Types of Life Insurance
There are two main types of insurance: term life and permanent life. Each provides different features and coverage lengths.
Term Life Insurance
Term life insurance provides financial protection for your family for a specified period, usually 10 to 30 years. Term life insurance pays a death benefit in the unfortunate event of your death during the policy's active period as long as you're up to date on premiums. Unlike other types of life insurance, term life insurance doesn't accumulate cash value.
Once the term expires, coverage ends unless the policy is renewed. If you choose to renew, note that your premium amount may change, particularly if the term was for a longer amount of time, such as 20 or 30 years. The renewal options available may be limited based on factors like your age and health.
Permanent Life Insurance
Unlike term life insurance, permanent life insurance provides coverage for your entire life (or up to age 99) as long as the premiums are paid. Permanent life insurance includes a savings component that builds cash value over time. The policyholder can access this cash value through a loan, withdrawal or by surrendering the policy.
There are two main types of permanent life insurance: whole life and universal life.
- Whole life: Whole life insurance comes with a fixed-rate savings feature that gradually accumulates cash value over time. The savings component contributes to the higher cost of whole life insurance compared to term policies. If your cash value grows equal to your death benefit before your passing, your insurer will terminate your policy and pay out the cash amount. Another distinctive feature of a whole life insurance is the ability to borrow from its cash value through a life insurance loan with no credit check.
- Universal life: Universal life insurance offers more flexibility, allowing you to adjust your premium and death benefit while the policy is active. Cash value in a universal life insurance policy is subject to a variable interest rate that may vary based on market conditions. While flexibility is a major feature of universal life insurance, changes to your premium could cause your policy to lapse early.

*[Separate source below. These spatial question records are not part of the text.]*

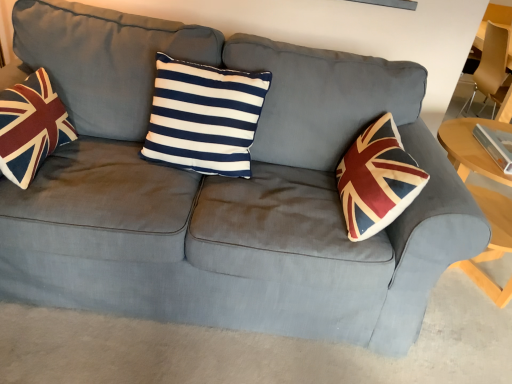
What is the approximate height of matte brown armchair at right?

matte brown armchair at right is 55.56 centimeters tall.

What is the approximate height of light wood table at right?

light wood table at right is 23.91 inches tall.

Locate an element on the screen. light wood table at right is located at coordinates (x=492, y=243).

Where is `navy/white striped cushion at center`? navy/white striped cushion at center is located at coordinates (204, 117).

Locate an element on the screen. velvet union jack pillow at left is located at coordinates (31, 127).

Is light wood table at right looking in the opposite direction of matte brown armchair at right?

Yes.

Considering the sizes of light wood table at right and matte brown armchair at right in the image, is light wood table at right bigger or smaller than matte brown armchair at right?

If your monthly premium is lower than the policy cost, the difference is deducted from your cash value. Your policy could lapse if the cash value drops to zero.
How to Buy Life Insurance
- Determine which type of life insurance meets your needs. Decide whether you need coverage for a specific period of time or your entire life.
- Calculate how much life insurance you need. For example, if your policy will replace income for your dependents, consider your income, assets and debt.
- Get several quotes to compare. You can buy life insurance from an insurance company, agent or broker and may have to complete a medical exam for accurate pricing.
- Make your final selection and pay your first premium. You may also enable auto payments so your premium costs are automatically deducted from your bank account every month.
The Bottom Line
Life insurance can be purchased to limit the financial impact your loved ones experience after you pass away. It can also be used to create an inheritance for your heirs or to support your favorite causes.
Some insurance providers use a credit-based insurance score to set premiums. If you live in a state where this is allowed, improving a low credit score can decrease your life insurance cost. Consider checking your credit score to see where you stand before shopping for insurance.